This article was originally published by Independent.
BAILED-out Permanent TSB has been accused of “cynically” seeking to cash in on a rising market by selling off more than 2,000 customer mortgages.
The state-owned bank said it was ready to sell €2.6bn of “non-core” loans including the old Springboard Irish subprime mortgages and has appointed advisers Morgan Stanley to find a buyer or buyers.
Improving market conditions mean the bank – once the country’s largest mortgage lender – sees a chance to off-load loans it no longer regards as “core” to its future business.
But campaigner David Hall’s Irish Mortgage Holders’ Organisation (IMHO) said the action is being taken despite the unfulfilled promise by the Department of Finance to bring in new laws to protect consumers when mortgages were sold.

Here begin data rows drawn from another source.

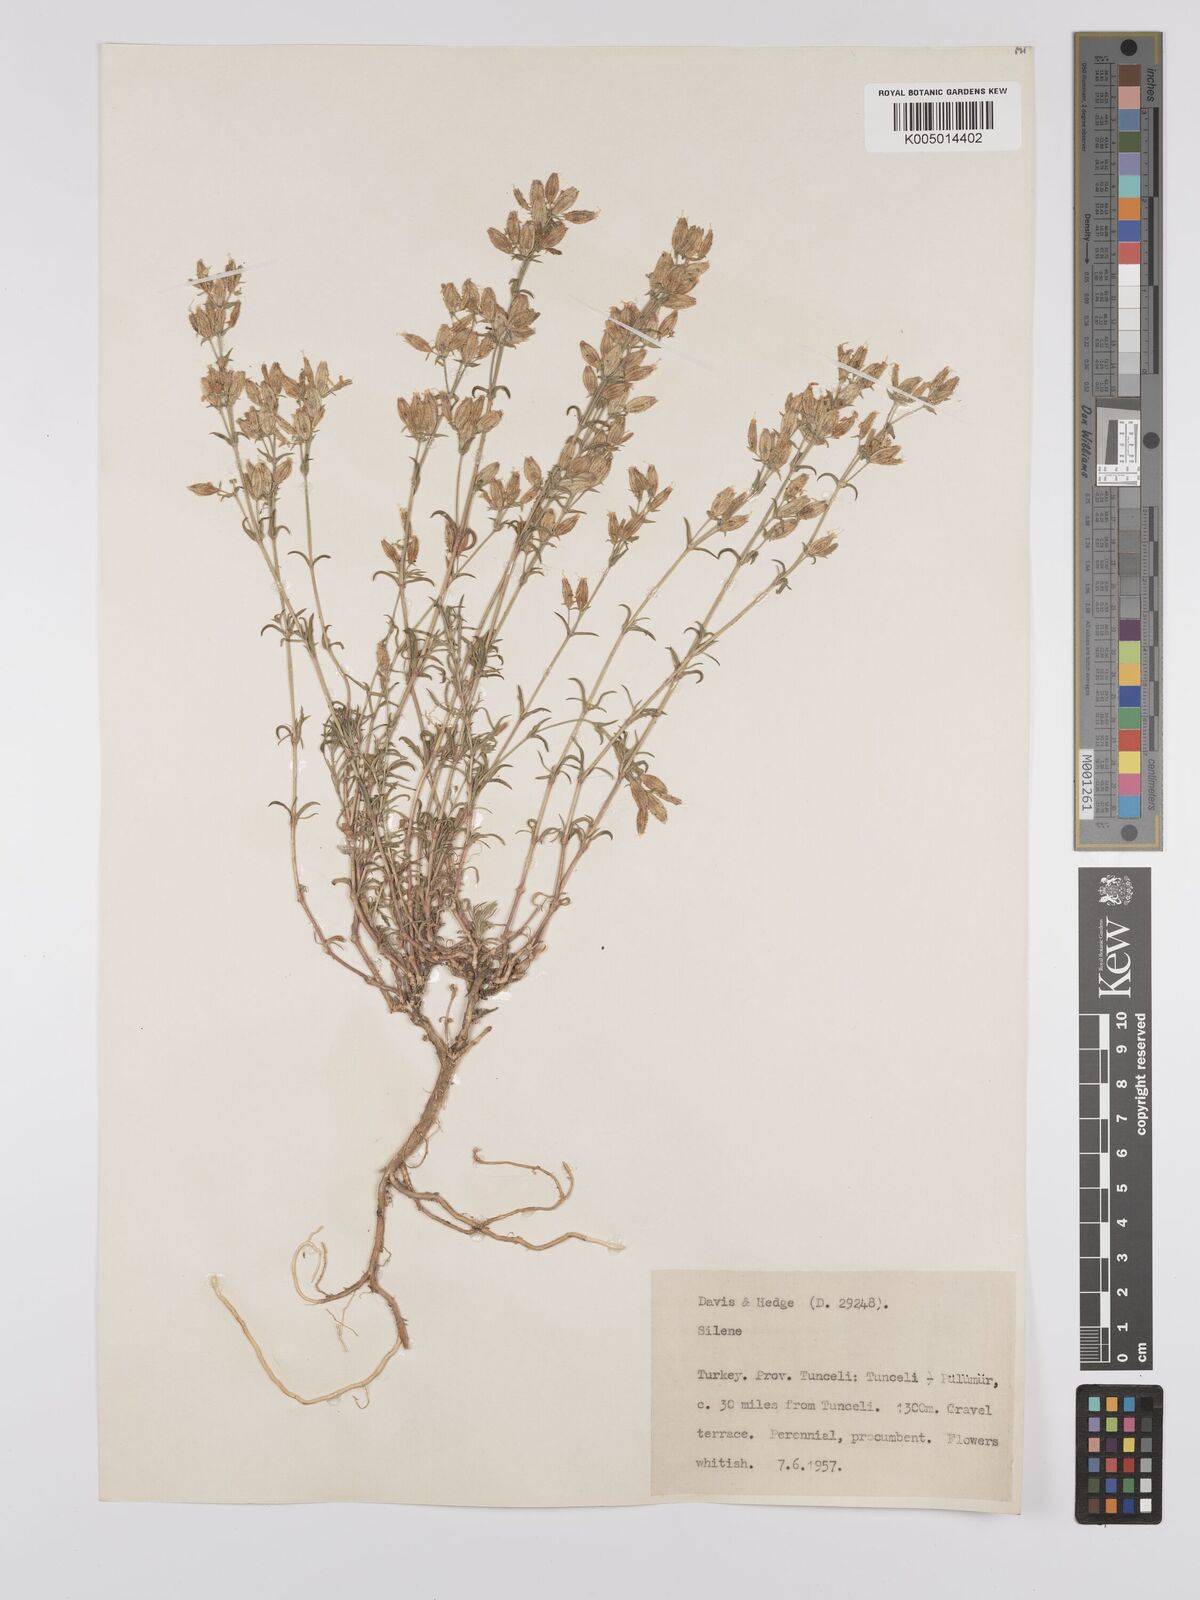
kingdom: Plantae
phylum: Tracheophyta
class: Magnoliopsida
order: Caryophyllales
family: Caryophyllaceae
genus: Silene
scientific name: Silene
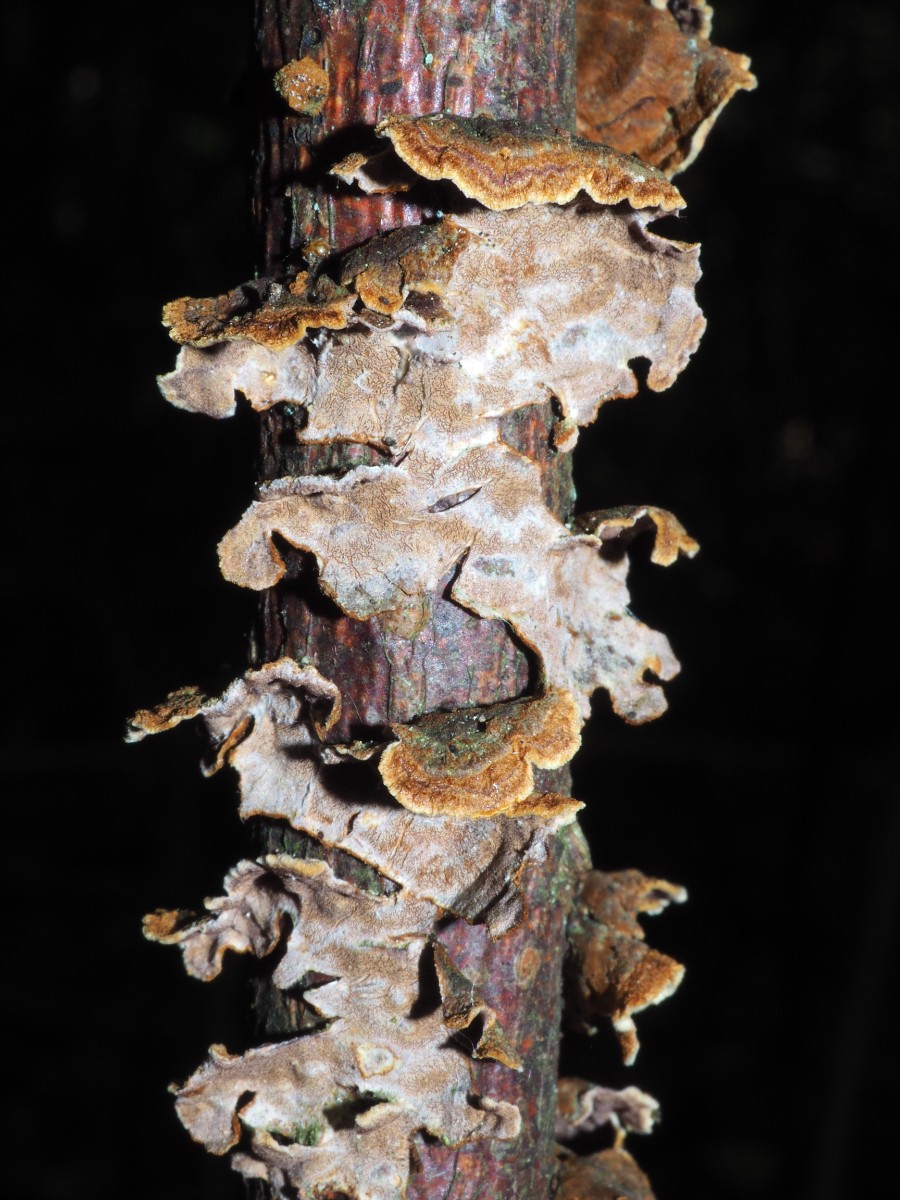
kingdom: Fungi
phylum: Basidiomycota
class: Agaricomycetes
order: Hymenochaetales
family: Hymenochaetaceae
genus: Hydnoporia
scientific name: Hydnoporia tabacina
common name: tobaksbrun ruslædersvamp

“This is a cynical exercise by PTSB/Springboard and takes advantage of the ‘heads up’ given by the Finance Department that legislation is supposedly on the way. But where is it?” asked Mr Hall, IMHO director.
“The announcement of the intention to bring in consumer protection legislation has created a flurry of activity, as now announced by PTSB, to sell mortgages ahead of the new laws being enacted,” he said.
The commercial loans account for the lion’s share of the two portfolios, with a so-called face value of about €2.2bn. The residential loans, which include just over 2,000 mortgages, are about €430m par value.
But the key question raised by the sale is whether the buyers of the mortgages will comply with the Central Bank’s code of conduct on mortgage arrears – a consumer protection safety net for borrowers.
That code can only be enforced if the buyer of the mortgage is formally regulated by the Central Bank.
The same concerns were raised when home loans linked to the former Anglo Irish Bank were sold off. The buyers in that case, international investment funds Lone Star and Oaktree Capital Management, agreed to abide by the code but face no penalties for any breach.
A Permanent TSB spokesman said all protocols and regulations would be observed.
“We are conscious of the commitment by the Minister for Finance to introduce legislation to cover this area, and given that we are at the early stages of the transaction, we don’t anticipate any issues in this area,” he said.
It is understood the sales process could take up to 12 months. Last month, the bank’s chief executive Jeremy Masding said the bank had a reasonable chance of returning to private ownership by 2016 or 2017.
It also said that its mortgage arrears had fallen 10pc from their peak last year, while impairment charges are expected to be significantly down this year on those experienced in 2012 and 2013.